I’m not saying this is a moral comment on Jacob or his sons: there is a bit of that, but again, the Bible rarely shies away from serious questions or concerns. What’s really happening here is that all of us want to make something of our lives (establish cities, maybe?) – we each want to “wrestle with God” – but what binds us to the Law isn’t the continual renewal of covenant, but our actual obedience to the Law and our parents (i.e. “honor thy father and mother”). Jacob had this vision while being sent by Issac to go get a wife from where Issac told him to go get a wife.
II. Two similes introduce the “erratic ladder:” the smell of “smoked fish” and all the memories evoked trapped in the highest part of the house, and a chimney’s relation to the narrowness of sky around it. That latter “pillar” is loving, supposedly. From smell and touch we move to sight (“seeking”) – “stream of yellow cloud” is from Prufrock, but not quite: there it was the sulfurous fumes of early 20th c. Boston forming a fog, I think. Here it is merely sunlight giving dark(er) clouds a rich glow. Why the hell is Dad outside? Hasn’t he conflated enough issues already?
“Sudden drop of a branch,” against a “wall:” we know these are cherries; “sudden drop” explains us, though, all too well. We bleed and blush when we least expect it. Here is the break with the more traditional Scriptural teaching (i.e. everything Jacob did was holy): those cherries are sweet, our humanity is something achieved. It hovers, though, and that’s a trap: move towards it, engage its flight, and one is “mad.” Fail – perhaps to even try – and one is “inconsolable.” “Flesh,” “a shade out of reach:” we’re in an erotic realm now.
So what’s Dad up to exactly? He’s got his assumptions, and in (ab)using them, he may be erasing the writing on the wall or painting badly (“gumption of graffiti on concrete”). More important is the ladder itself: it could be splashed with paint such that it is the graffiti, but “bleached and blotted” emphatically indicates that these assumptions are brought up and then disappear while in use. In short: “Jacob” and “thinking things through” aren’t compatible propositions.
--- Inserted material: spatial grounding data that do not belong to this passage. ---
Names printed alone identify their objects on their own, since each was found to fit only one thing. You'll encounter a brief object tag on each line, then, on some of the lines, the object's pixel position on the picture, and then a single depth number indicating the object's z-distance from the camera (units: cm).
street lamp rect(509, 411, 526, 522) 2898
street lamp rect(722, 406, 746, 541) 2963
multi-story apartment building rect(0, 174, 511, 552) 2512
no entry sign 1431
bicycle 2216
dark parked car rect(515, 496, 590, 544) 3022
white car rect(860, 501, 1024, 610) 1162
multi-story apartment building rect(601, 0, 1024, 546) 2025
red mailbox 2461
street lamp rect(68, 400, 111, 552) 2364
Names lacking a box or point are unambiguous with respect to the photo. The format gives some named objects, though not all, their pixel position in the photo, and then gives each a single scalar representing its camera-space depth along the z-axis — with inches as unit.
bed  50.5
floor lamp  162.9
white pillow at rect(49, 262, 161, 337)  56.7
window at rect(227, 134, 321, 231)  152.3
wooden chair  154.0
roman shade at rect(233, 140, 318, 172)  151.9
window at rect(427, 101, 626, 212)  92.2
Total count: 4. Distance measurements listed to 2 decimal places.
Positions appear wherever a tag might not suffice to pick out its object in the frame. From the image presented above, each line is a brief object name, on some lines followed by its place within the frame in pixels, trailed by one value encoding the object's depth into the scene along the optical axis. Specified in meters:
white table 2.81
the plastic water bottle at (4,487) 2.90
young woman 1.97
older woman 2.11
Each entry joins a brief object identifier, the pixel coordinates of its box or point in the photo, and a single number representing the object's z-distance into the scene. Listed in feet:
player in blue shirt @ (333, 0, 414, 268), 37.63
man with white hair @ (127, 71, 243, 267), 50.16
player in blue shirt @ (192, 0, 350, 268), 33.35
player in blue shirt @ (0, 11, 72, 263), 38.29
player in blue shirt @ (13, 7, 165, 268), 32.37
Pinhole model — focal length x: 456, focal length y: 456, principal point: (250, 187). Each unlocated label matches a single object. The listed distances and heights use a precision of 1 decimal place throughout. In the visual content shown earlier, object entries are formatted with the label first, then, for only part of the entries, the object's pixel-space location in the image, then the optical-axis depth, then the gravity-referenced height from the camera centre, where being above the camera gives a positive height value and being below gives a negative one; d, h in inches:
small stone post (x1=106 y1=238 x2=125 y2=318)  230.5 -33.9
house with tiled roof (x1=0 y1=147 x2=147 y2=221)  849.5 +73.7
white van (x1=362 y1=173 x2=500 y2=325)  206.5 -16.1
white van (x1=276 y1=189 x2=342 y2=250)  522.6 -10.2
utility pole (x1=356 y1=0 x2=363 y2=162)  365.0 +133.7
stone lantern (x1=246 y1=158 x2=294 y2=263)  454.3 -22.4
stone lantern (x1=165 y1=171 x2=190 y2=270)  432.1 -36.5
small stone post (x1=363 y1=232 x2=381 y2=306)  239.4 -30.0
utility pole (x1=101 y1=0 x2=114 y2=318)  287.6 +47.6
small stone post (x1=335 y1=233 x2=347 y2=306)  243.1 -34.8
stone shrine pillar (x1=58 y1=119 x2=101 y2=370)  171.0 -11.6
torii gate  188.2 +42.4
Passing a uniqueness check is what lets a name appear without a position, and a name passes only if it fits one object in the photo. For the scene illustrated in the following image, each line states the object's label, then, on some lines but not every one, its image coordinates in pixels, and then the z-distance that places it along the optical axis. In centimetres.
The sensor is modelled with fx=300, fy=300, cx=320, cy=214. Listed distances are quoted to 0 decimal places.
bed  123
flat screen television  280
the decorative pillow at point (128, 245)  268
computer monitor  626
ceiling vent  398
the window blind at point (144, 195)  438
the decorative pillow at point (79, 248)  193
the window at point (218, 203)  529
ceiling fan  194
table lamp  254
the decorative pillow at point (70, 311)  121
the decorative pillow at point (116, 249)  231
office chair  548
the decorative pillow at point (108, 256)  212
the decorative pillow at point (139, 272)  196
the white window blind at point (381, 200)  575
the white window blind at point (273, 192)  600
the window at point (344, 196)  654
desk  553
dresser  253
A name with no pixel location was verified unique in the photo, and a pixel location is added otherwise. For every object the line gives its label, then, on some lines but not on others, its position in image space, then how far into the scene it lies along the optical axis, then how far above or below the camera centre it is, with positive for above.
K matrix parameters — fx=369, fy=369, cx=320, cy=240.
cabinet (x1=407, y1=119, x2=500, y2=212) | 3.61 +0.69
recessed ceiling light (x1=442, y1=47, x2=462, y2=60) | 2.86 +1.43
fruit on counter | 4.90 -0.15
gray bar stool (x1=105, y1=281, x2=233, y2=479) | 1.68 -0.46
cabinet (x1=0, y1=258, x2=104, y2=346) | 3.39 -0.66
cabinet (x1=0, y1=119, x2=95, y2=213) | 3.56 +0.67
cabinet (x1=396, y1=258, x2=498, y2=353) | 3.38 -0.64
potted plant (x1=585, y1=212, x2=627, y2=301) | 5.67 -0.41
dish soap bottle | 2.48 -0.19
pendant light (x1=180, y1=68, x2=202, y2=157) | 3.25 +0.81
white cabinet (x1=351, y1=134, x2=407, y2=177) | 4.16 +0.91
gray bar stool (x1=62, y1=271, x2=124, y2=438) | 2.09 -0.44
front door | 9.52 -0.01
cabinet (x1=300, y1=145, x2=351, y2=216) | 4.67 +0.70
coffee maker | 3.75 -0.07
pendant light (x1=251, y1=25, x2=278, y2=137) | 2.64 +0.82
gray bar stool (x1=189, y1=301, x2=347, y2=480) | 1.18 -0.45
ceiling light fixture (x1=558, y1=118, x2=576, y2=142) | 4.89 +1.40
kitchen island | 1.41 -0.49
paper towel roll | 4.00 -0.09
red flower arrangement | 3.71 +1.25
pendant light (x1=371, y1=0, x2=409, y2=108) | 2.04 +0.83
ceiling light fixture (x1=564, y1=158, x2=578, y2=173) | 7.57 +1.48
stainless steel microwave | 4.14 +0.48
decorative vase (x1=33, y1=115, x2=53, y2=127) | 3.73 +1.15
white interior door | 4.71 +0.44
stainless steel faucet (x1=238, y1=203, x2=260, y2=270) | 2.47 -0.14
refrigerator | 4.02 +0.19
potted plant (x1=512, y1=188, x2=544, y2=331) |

We don’t need to imagine Dad falling: misplaced assumptions mean that has already happened. The rot “orbits the stone,” it does not affect the foundation as much as the caretaker thinks it does: it affects the caretaker more. Dad focuses on his physical aging, that “varicose vulture” makes it harder to get at the cherries even as the cherries have been consumed. That’s exactly the wrong emphasis: the “worm of light” is what you want to fight – didn’t you want to remember before sticking that ladder up into the air?
Again, I’m sounding moralistic here, like there’s a character defect. There is and there isn’t: to be pure mind is to be “no one,” and the Biblical account I opened with that anchors this poem does not bother with problems of mind. Individuals are always “some one,” and they are erotic. The issue is how long one can try to run one’s family, one’s house, entirely. The answer is obviously “not long,” but Dad keeps plodding until he can’t do it anymore and is a literally sad irony. Properly speaking, the sort of knowledge that would establish a household well is not knowledge in the sense of knowing physics. In fact, it’s a kind of economics which is very difficult to term knowledge; it hearkens back nearly entirely even in Socratic dialogues to respect for the ancestral (Cephalus maintaining his wealth, same idea with Naboth, sort of).
Dad mistakes preservation with founding, and it’s a big mistake: turning one’s family into an existential cry isn’t what family is about. It is ultimately fortunate the earth grieves its own gravity: instead of falling outright in this poem, the days of ladder climbing are numbered, replaced by more appropriate past-times with those who would later mourn.